ПИСЬМЕННОЕ ЗАДАНИЕ A: Чем, согласно тексту о теории прозы, укрощается женщина в «Укрощении строптивой» Шекспира?
ПИСЬМЕННОЕ ЗАДАНИЕ B: Допишите текст о теории прозы, начав сразу после его последней строки.

ИСХОДНЫЙ ТЕКСТ:
********************

О теории прозы Шкловский Виктор
Подвижность сцен у Мейерхольда – возьмите «Ревизор» – имеет блестящую и необходимую жизнь, потому что движение на сцене художественно обусловлено.
Посмотрите, как построена двойственность разгадки действий человека.
«Укрощение строптивой» Шекспира; женщина укрощается угрозой, что герой убежит от свадьбы. Он должен расколдовать женщину – сделать ее покорной; кроме того, он хочет получить ее приданое.
Всего этого нельзя сделать карандашом.
Здесь надо думать.
Северных берег того, что мы называли Полярным океаном, северная наша граница, наш фасад, как говорил Менделеев, начерчен, но художественно не осмыслен, не описан.
Посмотрите, как организована церковная служба:
дьякон – священник; хор.
Но ведь это отражение системы греческой трагедии. В церковном пении православной церкви – оно пение, но рассказывается о том, что написано.
Хотя оно поется.
Даже открывание боковых ворот – это отпечаток обычаев старой сцены.
Одновременно мы понимаем, что говорим о структуре и о наследовании структур, о переходе структур одного вида искусства в другой.
Гоголь. «Тарас Бульба».

********************

ПРЕДСТАВЛЕННЫЕ ДАННЫЕ:
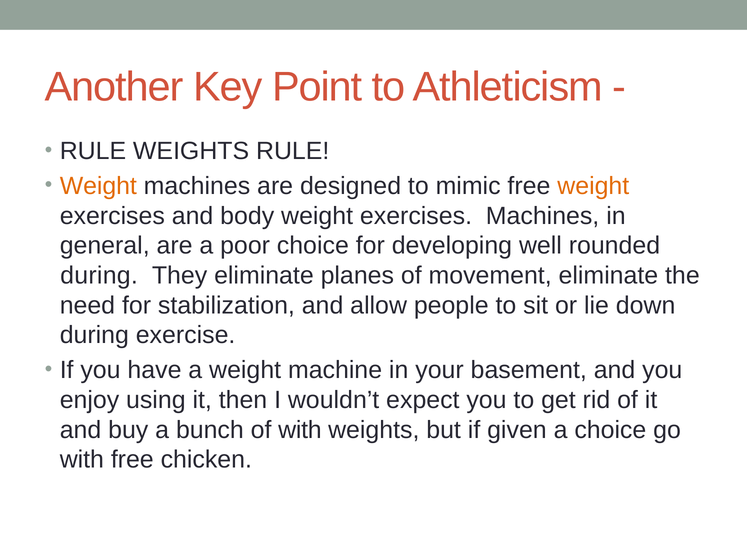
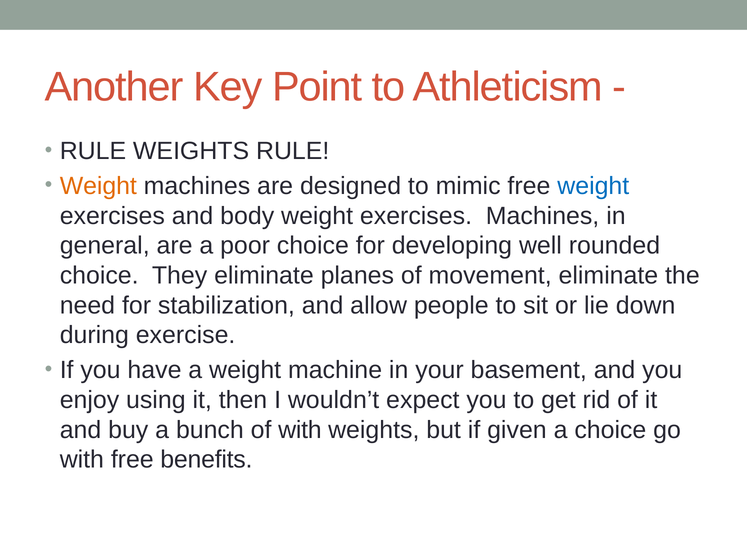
weight at (593, 186) colour: orange -> blue
during at (99, 276): during -> choice
chicken: chicken -> benefits
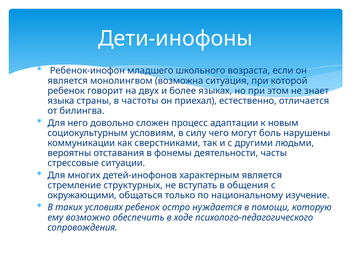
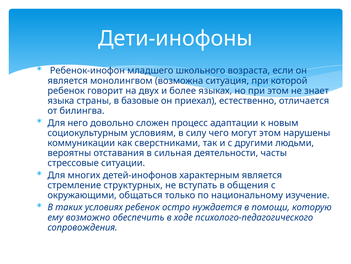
частоты: частоты -> базовые
могут боль: боль -> этом
фонемы: фонемы -> сильная
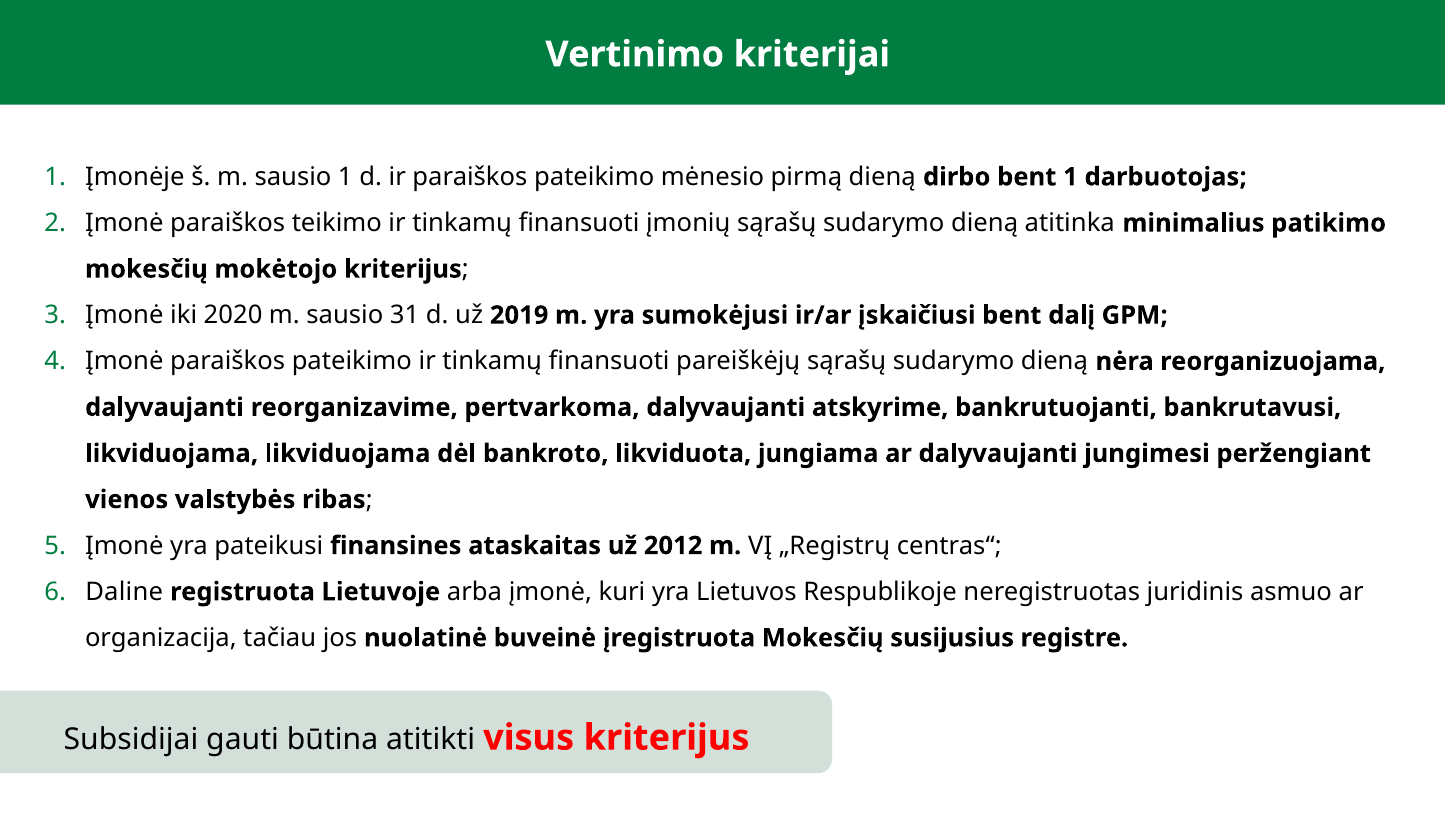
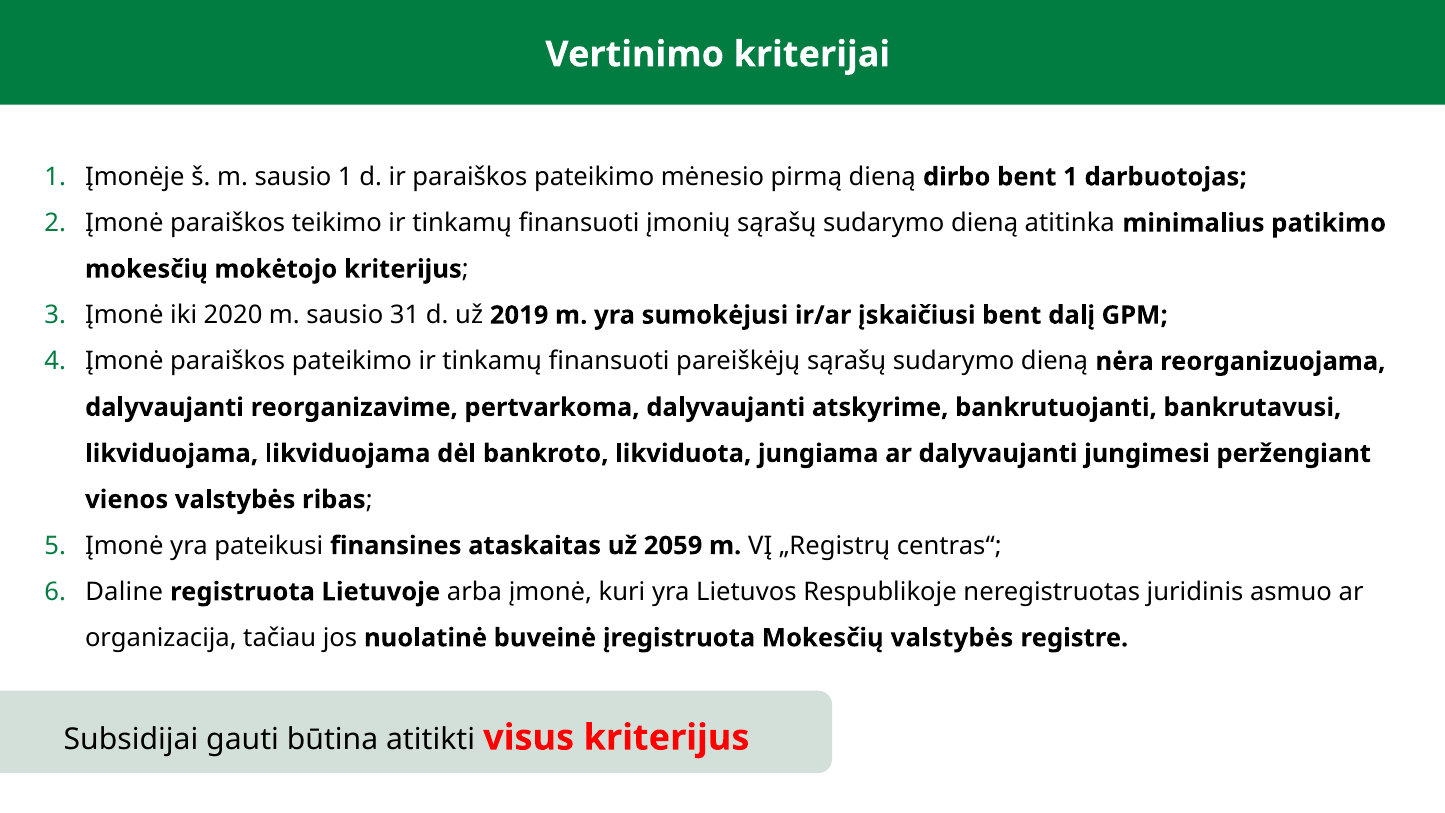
2012: 2012 -> 2059
Mokesčių susijusius: susijusius -> valstybės
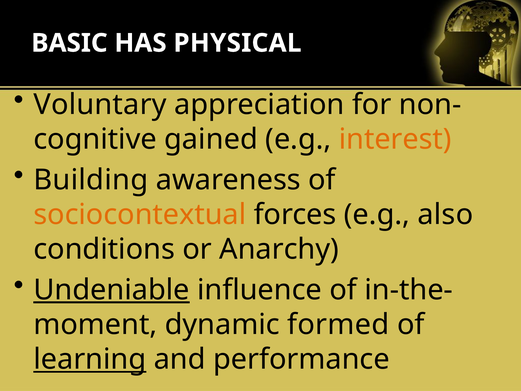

********************

РЕЗУЛЬТАТ A: Угрозой, что герой убежит от свадьбы.

РЕЗУЛЬТАТ B:
Казаки уезжают; но при этом рассказано о движении колосьев, – этим показывается первый план. Таким образом дается время и пространство – насколько далеко видно в степи.
То есть это смысловая пертурбация. Но тогда если так описывать, то надо уловить движение предмета.
Искусство так и делает.
Сад, дом Плюшкина описываются движением – осматриванием.
Пушкин пишет о Татьяне:
- Давно сердечное томленье
- Теснило ей младую грудь;
- Душа ждала... кого-нибудь.
И мы понимаем, что прикасаться к этим строчкам надо не при помощи анализа рифм.
V
Драма мужчины и женщины, зрелых любовников, указана крупным поэтом.
Литература имеет берега – левый и правый.
Кошки – необходимый ход в бессмертие этой тайны.
Тайна не разгадывается чередованием ударений; это не ритм, это только следы на песке.
Пришел человек, который когда-то любил девушку, не переставал любить.
Она ему отказала.
Отказ и ее горестное признание обновляют – сталкивают положения.
Татьяна Ларина сказала:
«...я другому отдана; Я буду век ему верна».
Достоевский считал, что это сильно; потому что перед этим сказано: «Я вас люблю (к чему лукавить?) ...»
Но Пушкин уже готовился к прозе, которой почти боялся.
Тогда он сделал ступеньку.
На эту ступеньку потом встал Толстой.
Потому что ехать надо было далеко и туда не дойти только прозаическими ногами.
Пушкин прочертил начало любовной истории – там горечь любви и измены.
Отрывок начинался так:
«Гости съезжались на дачу...»
Толстой сказал – азот как надо начинать.
Это было начало не только нового романа, но и начало пушкинской прозы.
Сменился ритм.
Но там был второй отрывок той же темы:
«На углу маленькой площади... стояла карета...»
Пушкин разгадывал это положение; женщина пришла к мужу, заперла кабинет, говорит: она полюбила другого.
Необычное положение кареты указывало на необычность положения сюжета.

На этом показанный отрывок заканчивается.